KAUST launches new project to bring high speed, reliable community Wi-Fi service

KAUST launches new project to bring high speed, reliable community Wi-Fi service

Saudi Arabia’s King Abdullah University of Science and Technology (KAUST) has announced that it would bring high-speed, reliable community Wi-Fi service to more than 3,000 people with help of innovative, low-cost radio technology.

This deployment has been conducted in collaboration with the Communications, Space and Technology Commission (CST) and Meta, and is expected to scale through similar locations across the region, bringing affordable high-speed Internet access to hundreds of thousands of people.

According to the statement, “As a world-class leading research institution, KAUST’s mission includes leveraging cutting-edge research to give back to the community.”

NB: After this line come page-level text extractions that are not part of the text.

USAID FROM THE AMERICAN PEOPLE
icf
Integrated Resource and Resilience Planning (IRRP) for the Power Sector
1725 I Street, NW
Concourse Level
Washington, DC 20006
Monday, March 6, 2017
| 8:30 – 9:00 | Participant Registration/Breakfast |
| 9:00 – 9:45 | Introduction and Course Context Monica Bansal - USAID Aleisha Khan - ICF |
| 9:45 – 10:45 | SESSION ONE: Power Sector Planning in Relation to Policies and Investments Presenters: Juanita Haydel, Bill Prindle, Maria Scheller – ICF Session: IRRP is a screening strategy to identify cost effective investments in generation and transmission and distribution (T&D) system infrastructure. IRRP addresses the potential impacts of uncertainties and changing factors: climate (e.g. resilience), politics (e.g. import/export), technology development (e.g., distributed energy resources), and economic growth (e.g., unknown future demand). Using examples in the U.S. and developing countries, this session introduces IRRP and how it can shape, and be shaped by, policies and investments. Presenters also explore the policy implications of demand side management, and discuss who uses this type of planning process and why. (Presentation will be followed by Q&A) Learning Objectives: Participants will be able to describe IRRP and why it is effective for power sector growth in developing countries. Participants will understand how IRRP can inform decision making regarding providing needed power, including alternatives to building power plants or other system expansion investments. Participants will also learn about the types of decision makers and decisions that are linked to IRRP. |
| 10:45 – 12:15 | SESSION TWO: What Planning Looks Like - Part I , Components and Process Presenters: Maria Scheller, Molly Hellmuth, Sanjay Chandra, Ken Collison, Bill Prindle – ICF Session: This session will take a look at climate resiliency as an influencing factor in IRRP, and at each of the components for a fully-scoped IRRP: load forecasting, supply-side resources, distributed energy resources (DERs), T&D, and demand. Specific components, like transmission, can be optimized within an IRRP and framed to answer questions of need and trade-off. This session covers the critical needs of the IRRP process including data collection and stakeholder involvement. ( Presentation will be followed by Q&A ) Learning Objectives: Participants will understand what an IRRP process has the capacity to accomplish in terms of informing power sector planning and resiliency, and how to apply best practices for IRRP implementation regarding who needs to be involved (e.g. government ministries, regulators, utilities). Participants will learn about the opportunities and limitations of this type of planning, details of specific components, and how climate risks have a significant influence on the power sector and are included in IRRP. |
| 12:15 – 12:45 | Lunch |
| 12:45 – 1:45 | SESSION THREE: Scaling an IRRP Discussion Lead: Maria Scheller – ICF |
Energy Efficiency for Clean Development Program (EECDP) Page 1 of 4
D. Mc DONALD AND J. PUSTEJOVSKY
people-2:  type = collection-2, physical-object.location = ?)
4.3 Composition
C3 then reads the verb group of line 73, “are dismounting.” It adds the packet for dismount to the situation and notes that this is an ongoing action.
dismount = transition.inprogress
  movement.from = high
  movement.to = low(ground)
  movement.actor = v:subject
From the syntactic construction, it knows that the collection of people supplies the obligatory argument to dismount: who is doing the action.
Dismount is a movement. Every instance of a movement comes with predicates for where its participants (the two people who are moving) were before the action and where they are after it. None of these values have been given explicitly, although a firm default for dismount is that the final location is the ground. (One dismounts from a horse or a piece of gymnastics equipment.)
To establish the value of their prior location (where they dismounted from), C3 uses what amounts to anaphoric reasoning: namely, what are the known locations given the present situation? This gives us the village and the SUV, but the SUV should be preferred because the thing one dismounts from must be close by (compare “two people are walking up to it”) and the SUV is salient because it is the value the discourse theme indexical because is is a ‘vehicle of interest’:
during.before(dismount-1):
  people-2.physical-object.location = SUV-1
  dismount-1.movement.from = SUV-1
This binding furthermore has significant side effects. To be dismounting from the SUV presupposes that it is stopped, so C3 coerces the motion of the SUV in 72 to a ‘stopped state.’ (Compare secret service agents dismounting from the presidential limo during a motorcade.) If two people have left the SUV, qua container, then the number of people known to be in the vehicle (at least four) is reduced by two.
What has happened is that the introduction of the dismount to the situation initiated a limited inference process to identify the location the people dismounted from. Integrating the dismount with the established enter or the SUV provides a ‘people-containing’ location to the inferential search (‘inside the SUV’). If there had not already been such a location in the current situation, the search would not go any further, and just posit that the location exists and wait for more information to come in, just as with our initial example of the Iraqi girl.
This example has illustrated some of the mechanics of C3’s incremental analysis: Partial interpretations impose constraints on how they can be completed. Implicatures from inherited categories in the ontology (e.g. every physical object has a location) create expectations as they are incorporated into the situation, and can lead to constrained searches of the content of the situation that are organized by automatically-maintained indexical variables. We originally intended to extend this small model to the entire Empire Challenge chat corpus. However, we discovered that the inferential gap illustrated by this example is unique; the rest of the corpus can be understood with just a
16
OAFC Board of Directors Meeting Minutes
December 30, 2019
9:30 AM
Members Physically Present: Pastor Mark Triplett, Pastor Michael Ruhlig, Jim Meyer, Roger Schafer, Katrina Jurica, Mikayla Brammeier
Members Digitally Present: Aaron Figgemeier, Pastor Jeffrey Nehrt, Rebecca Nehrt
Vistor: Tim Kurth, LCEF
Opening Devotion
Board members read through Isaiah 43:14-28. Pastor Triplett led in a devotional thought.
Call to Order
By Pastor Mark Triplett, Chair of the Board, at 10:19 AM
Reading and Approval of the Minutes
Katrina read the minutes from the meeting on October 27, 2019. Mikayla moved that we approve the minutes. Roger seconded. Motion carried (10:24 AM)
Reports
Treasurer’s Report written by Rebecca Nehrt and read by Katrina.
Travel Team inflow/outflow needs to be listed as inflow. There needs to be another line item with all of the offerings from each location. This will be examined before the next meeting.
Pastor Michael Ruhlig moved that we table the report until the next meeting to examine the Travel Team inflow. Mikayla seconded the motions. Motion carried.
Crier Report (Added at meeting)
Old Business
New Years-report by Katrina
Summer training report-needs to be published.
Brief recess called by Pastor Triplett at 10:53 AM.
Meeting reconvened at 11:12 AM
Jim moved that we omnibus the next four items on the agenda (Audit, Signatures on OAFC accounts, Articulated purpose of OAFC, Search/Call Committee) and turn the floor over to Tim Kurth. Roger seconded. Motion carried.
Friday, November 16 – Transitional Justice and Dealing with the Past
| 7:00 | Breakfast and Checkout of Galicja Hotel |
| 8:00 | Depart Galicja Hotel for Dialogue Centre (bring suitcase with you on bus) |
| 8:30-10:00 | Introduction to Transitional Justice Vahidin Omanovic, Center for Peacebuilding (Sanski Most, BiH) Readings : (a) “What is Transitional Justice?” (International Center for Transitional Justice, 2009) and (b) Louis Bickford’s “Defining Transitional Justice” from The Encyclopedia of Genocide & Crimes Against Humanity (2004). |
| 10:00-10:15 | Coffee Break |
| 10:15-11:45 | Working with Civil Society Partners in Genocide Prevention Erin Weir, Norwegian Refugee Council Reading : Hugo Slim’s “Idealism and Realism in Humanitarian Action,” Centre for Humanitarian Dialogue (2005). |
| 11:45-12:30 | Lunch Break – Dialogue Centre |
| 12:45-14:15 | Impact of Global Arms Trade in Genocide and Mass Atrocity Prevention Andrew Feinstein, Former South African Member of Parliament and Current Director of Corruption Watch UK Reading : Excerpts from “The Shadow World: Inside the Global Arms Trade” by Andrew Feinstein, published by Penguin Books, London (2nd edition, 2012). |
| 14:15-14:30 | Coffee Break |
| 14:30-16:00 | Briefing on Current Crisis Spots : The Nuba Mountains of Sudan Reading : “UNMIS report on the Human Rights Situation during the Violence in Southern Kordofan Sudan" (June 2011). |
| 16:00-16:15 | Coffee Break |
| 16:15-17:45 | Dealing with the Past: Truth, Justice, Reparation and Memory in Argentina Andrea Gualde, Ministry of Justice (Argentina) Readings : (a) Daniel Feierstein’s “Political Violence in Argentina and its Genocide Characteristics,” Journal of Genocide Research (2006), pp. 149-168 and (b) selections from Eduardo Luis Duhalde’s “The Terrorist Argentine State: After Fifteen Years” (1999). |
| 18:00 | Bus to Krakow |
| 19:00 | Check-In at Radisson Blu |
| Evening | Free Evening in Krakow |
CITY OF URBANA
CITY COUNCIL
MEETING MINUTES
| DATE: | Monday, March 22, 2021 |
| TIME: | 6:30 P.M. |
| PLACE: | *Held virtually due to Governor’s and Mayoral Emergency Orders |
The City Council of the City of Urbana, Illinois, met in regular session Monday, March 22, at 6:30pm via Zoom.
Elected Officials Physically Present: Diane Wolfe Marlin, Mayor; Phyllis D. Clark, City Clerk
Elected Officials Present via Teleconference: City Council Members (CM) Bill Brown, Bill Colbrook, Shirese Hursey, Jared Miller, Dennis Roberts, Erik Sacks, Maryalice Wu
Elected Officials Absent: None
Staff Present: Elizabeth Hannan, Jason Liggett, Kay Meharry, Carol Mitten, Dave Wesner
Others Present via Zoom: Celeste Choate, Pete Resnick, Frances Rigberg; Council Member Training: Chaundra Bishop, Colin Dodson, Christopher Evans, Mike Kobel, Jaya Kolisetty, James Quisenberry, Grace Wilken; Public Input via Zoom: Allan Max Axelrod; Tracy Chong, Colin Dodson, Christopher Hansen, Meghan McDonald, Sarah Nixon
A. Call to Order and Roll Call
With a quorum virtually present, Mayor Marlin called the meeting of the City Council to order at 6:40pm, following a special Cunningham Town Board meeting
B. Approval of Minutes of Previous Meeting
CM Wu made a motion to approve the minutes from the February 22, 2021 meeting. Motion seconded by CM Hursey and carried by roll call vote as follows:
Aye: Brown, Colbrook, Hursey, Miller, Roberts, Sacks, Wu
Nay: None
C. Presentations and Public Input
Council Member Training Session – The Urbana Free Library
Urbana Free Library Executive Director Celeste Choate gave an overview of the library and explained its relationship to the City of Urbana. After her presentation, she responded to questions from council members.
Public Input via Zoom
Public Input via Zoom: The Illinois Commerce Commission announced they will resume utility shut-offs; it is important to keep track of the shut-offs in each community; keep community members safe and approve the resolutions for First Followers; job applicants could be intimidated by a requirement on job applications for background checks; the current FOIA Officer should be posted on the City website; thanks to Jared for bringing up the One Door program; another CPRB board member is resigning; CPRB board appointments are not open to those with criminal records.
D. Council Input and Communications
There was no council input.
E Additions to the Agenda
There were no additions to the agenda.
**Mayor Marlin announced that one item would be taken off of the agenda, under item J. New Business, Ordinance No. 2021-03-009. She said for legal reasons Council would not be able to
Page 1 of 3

The Modern Architectural Contracting Company (MACC) camp, located about 1.5 km from the KAUST campus, previously offered no Internet connectivity due to the lack of high-speed backhaul and distribution capacity to the Wi-Fi nodes.

Hybrid radio frequency and free space optics (RF/FSO) systems have emerged as a promising solution for reliable high-data-rate wireless connection between KAUST and the MACC camp.

“The deployment of Terragraph, a gigabit wireless technology developed by Meta, is allowing the validation of KAUST research in extreme bandwidth communication (i.e., mm-wave RF and FSO), with the potential to develop new practical switching algorithms for hybrid mm-wave RF/FSO links,” KAUST said in a statement.